Social contagion theory: examining dynamic social networks and human behavior

Abstract

Here, we review the research we have conducted on social contagion. We describe the methods we have employed (and the assumptions they have entailed) to examine several datasets with complementary strengths and weaknesses, including the Framingham Heart Study, the National Longitudinal Study of Adolescent Health, and other observational and experimental datasets that we and others have collected. We describe the regularities that led us to propose that human social networks may exhibit a 'three degrees of influence' property, and we review statistical approaches we have used to characterize interpersonal influence with respect to phenomena as diverse as obesity, smoking, cooperation, and happiness. We do not claim that this work is the final word, but we do believe that it provides some novel, informative, and stimulating evidence regarding social contagion in longitudinally followed networks. Along with other scholars, we are working to develop new methods for identifying causal effects using social network data, and we believe that this area is ripe for statistical development as current methods have known and often unavoidable limitations.

Figure 1

Results from network permutation tests, using five different observational and experimental datasets, show significant associations up to between 2 and 4 degrees of separation for a variety of 15 different behaviors and affective states. The Y axis represents the percentage increase in probability that an ego has the trait of interest given that an alter has it, compared with the probability that an ego has the trait given that the alter does not have it. Vertical black lines indicate 95% confidence intervals. For more details, see the related manuscripts cited in the text. Colors indicate data source: yellow: Framingham Heart Study Social Network [14]; blue: AddHealth [1]; green: lab experiment [6]; red: Facebook strong ties [2]; orange: Hadza hunter gatherers [5].

Figure 2

Network visualizations showing clustering in obesity (top) and happiness (bottom) in the Framingham Heart Study Social Network in 2000. The top graph shows the largest connected component of friends, spouses, and siblings for whom information about body mass was available. Node border indicates gender (red=female subject, blue=male subject), node color indicates obesity (yellow=BMI>30), node size is proportional to BMI, and tie colors indicate relationship (purple=friend or spouse, orange=family). The bottom graph shows a portion of the largest component of friends, spouses, and siblings for whom information about happiness was available. Each node represents a subject and its shape denotes gender (circles are female, squares are male). Lines between nodes indicate relationship (black for siblings, red for friends and spouses). Node color denotes the mean happiness of the ego and all directly connected (distance 1) alters, with blue shades indicating the least happy, and yellow shades indicating the most happy (shades of green are intermediate).
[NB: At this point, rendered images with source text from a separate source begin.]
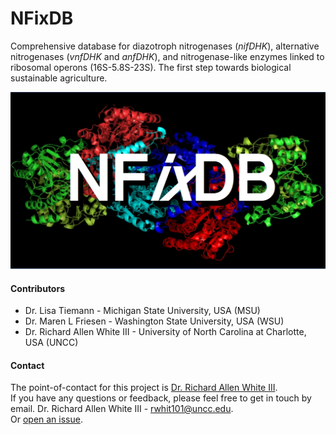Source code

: # NFixDB
Comprehensive database for diazotroph nitrogenases (*nifDHK*), alternative nitrogenases (*vnfDHK* and *anfDHK*), and nitrogenase-like enzymes linked to ribosomal operons (16S-5.8S-23S).
The first step towards biological sustainable agriculture.

![GitHub Logo](NFixDB.jpg)

#### Contributors 	
- Dr. Lisa Tiemann - Michigan State University, USA (MSU)
- Dr. Maren L Friesen - Washington State University, USA (WSU)
- Dr. Richard Allen White III - University of North Carolina at Charlotte, USA (UNCC)

#### Contact 
The point-of-contact for this project is [Dr. Richard Allen White III](https://github.com/raw937).<br />
If you have any questions or feedback, please feel free to get in touch by email. 
Dr. Richard Allen White III - rwhit101@uncc.edu.  <br />
Or [open an issue](https://github.com/raw-lab/NFixDB/issues).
The bottom image involves both ‘geodesic smoothing’ and sampling, as noted in the text.

Figure 3

Schematic of a network infection and sampling process. (A) The full (unobserved) network with the initially infected node colored green (upper left corner of the network). (B) The shortest path from the source node to the target node colored red (lower right corner of the network) corresponds to the most likely infection path in the fully observed network and has a length of 2. (C) The (unobservable) spreading process unfolds in the (unobserved) network. The actual path taken by the infection is shown with wavy edges. The target node is reached in three steps giving a length of 3. (D) The partially observed network has some nodes and links missing depending on the sampling. The shortest path from source to target has a length of 3 (shown in the dotted lines), corresponding to the length of the most likely path taken by the infection. In this case, using the shortest path length in the fully observed network to estimate the actual path length would result in an underestimate of path length, whereas using the path in the partially observed network correctly yields a path length of 3.

Figure 4

Illustrative results from longitudinal regression models for various relationship types and outcomes. Horizontal bars show 95% confidence intervals derived from GEE models by simulating the first difference in alter contemporaneous outcome (changing from 0 to 1) using 1000 randomly drawn sets of estimates from the coefficient covariance matrix and assuming all other variables were held at their means.